Specifically, at the hearing, plaintiff testified that she experienced muscle spasms and leg cramps. (See Tr. 33, 35, 39-40, 43, 45-47). The ALJ, however, found that no medical source attributed plaintiff's symptoms to a medically determinable impairment based on these symptoms:
On a related note, the record corroborates [plaintiff's] accounts of muscle spasms (see, e.g. 2F/159 [Tr. 415]; 3F/32, 51 [Tr. 551, 570]; and 5F/33 [Tr. 870]). The record also references [plaintiff's] complaints of leg cramps (4F/10 [Tr. 704]). However, the record documents no specific pathology that would cause these symptoms as results of EMGs have yielded negative results (see, e.g, 3F/99-101 [Tr. 618-20] and 4F/17-19, 23 [Tr. 711-13, 717]). Therefore, I cannot ascribe these symptoms to a severe impairment either. Nonetheless, I considered all reported symptoms below in assessing the residual functional capacity.(Tr. 15). As the Commissioner correctly argues, the burden of establishing a medically determinable impairment is on the plaintiff, and testimony, alone, cannot form the basis of a medically determinable impairment or severe impairment. (Doc. 18 at PAGEID 1458). The regulations confirm that a symptom is not a medically determinable impairment and “no symptom by itself can establish the existence of such an impairment.” SSR 96-4p, 1996 WL 374187, at *1 (July 2, 1996). Plaintiff has not identified any objective or diagnostic evidence that she has any medically determinable impairment related to her muscle spasms and leg cramps. See Id. (“No symptom or combination of symptoms can be the basis for a finding of disability, no matter how genuine the individual's complaints may appear to be, unless there are medical signs and laboratory findings demonstrating the existence of a medically determinable physical or mental impairment.”).
The remaining notations of “body pain” and nerve pain from polyneuropathy cited by plaintiff do not show the ALJ erred in assessing the supportability of plaintiff's subjective complaints. Many of the records cited by plaintiff pre-date her alleged onset date of disability and are not relevant. (Doc. 13 at PAGEID 1430, citing Tr. 414, 559-561, 563, 569, 573-575, 704, 709, 717, 732-733). Similar to plaintiffs subjective complaints of muscle spasms and leg cramps, plaintiff has failed to explain how her generalized complaints of “body pain” are related to any medically determinable impairment. Finally, while plaintiff alleges that some of her complaints of pain, numbness, and weakness may be attributable to a diagnosis of polyneuropathy for which she was prescribed gabapentin and vitamin B-12, plaintiff has not challenged the ALJ's Step Two finding in this regard nor pointed to any evidence showing the intensity, persistence, or functional limitations resulting from this diagnosis. See 20 C.F.R. § 404.1529.
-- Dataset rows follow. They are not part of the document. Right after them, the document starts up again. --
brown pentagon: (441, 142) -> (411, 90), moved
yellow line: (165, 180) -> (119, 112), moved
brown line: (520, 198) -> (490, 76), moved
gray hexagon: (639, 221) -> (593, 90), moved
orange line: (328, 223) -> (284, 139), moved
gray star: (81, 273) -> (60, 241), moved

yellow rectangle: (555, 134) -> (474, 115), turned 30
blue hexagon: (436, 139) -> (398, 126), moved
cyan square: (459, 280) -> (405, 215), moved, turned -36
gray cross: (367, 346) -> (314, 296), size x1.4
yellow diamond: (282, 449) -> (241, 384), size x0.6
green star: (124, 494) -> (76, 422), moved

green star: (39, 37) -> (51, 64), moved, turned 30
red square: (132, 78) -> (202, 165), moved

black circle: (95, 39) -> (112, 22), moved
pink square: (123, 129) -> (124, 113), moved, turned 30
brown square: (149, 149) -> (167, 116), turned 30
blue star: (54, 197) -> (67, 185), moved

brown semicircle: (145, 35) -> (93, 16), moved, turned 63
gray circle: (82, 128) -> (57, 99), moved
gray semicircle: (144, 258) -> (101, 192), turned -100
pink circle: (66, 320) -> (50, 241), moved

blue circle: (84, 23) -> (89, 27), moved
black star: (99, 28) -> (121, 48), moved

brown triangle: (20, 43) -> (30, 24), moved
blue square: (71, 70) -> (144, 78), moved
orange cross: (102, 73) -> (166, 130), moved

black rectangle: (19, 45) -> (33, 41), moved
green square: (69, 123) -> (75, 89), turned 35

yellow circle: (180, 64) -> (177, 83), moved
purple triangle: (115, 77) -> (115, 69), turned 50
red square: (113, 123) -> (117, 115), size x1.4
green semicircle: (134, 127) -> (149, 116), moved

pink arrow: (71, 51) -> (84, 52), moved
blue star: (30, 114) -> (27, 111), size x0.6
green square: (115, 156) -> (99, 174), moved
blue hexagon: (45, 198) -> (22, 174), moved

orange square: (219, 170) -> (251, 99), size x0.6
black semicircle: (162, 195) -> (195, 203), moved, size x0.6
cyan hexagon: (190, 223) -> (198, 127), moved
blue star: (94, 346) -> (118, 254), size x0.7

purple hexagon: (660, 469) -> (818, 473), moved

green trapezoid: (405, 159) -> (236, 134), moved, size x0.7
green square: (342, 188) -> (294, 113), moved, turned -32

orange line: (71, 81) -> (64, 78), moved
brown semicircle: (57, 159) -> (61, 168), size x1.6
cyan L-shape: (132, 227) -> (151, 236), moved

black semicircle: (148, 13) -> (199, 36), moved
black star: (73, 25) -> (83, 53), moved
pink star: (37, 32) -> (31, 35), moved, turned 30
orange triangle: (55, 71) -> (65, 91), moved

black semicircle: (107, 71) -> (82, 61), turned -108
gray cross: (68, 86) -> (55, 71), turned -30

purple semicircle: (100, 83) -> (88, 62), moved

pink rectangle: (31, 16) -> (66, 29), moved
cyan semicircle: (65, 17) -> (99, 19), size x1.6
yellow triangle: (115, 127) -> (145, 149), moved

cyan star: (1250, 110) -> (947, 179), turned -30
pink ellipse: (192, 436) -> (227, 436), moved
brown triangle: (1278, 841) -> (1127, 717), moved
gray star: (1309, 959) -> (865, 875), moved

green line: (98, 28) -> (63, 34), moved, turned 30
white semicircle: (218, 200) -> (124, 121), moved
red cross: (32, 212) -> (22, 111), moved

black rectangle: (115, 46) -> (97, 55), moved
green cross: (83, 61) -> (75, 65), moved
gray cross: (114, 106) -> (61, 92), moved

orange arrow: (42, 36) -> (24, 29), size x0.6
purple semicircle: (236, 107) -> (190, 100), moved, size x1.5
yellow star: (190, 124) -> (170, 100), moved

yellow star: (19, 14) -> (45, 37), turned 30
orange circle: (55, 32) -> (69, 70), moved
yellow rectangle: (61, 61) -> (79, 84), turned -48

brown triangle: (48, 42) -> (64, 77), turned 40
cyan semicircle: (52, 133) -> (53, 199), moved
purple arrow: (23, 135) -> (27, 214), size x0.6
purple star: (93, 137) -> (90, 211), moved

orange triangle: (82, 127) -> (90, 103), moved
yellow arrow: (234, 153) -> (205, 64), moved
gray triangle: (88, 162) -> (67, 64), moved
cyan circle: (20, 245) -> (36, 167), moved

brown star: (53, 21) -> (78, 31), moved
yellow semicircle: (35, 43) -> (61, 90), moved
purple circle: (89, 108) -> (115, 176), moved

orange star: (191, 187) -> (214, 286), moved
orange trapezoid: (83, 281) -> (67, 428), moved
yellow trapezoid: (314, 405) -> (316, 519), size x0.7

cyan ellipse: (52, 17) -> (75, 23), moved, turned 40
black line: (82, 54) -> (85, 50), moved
Upon review of the ALJ's determination concerning plaintiffs subjective allegations of pain and limitations, the Court finds that the ALJ's finding is substantially supported by the evidence of record and is entitled to deference. Plaintiffs third assignment of error is therefore overruled.
IT IS THEREFORE ORDERED THAT: The decision of the Commissioner is AFFIRMED and this case is closed on the docket of the Court.